Turn the lines starting at the one that contains "country: French Polynesia" and ending at the last line of the records into a Markdown table with the columns Row and Entry. Give each line a row number and leave out blank lines.

####################

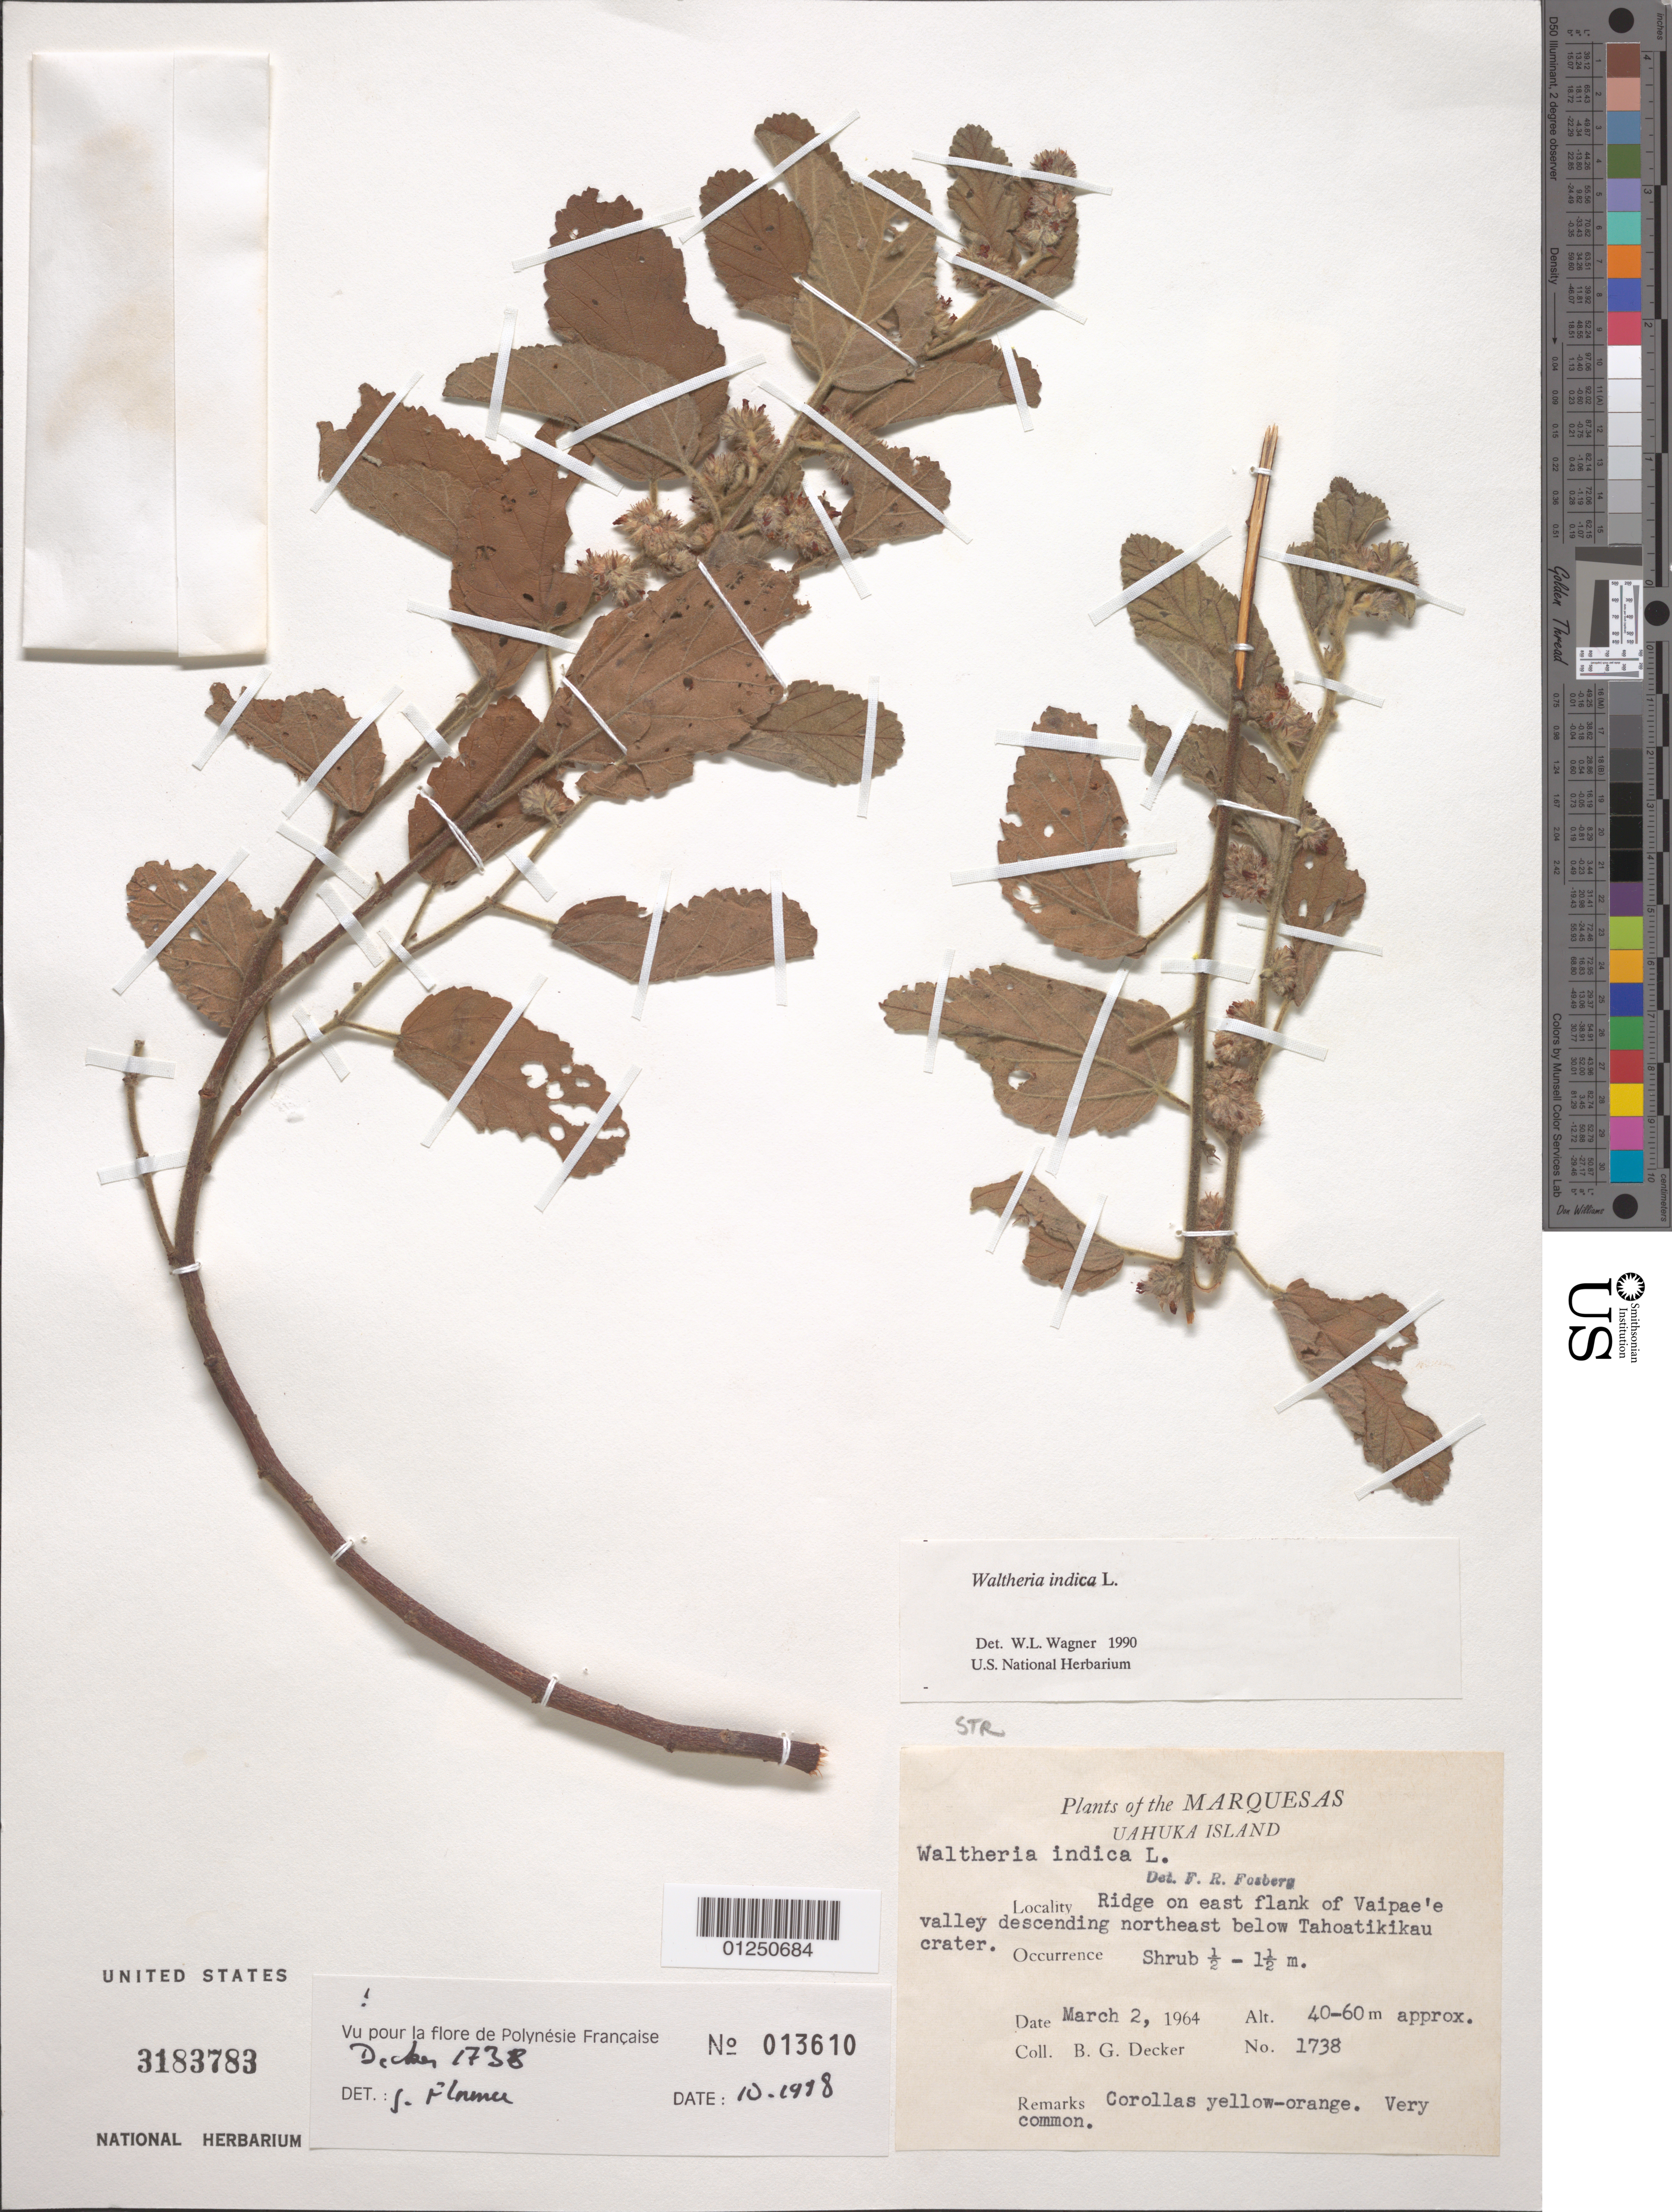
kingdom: Plantae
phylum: Tracheophyta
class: Magnoliopsida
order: Malvales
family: Malvaceae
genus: Waltheria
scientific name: Waltheria indica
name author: L.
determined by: Wagner, W. L., (BOT), Smithsonian Institution - National Museum of Natural History (UNITED STATES)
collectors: B. G. Decker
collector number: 1738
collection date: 1964-03-02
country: French Polynesia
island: Ua Huka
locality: E flank of Vaipae'e Valley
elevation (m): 40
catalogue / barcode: US 3183783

####################

• [THE RESULT]:
| Row | Entry |
|---|---|
| 1 | country: French Polynesia |
| 2 | island: Ua Huka |
| 3 | locality: E flank of Vaipae'e Valley |
| 4 | elevation (m): 40 |
| 5 | catalogue / barcode: US 3183783 |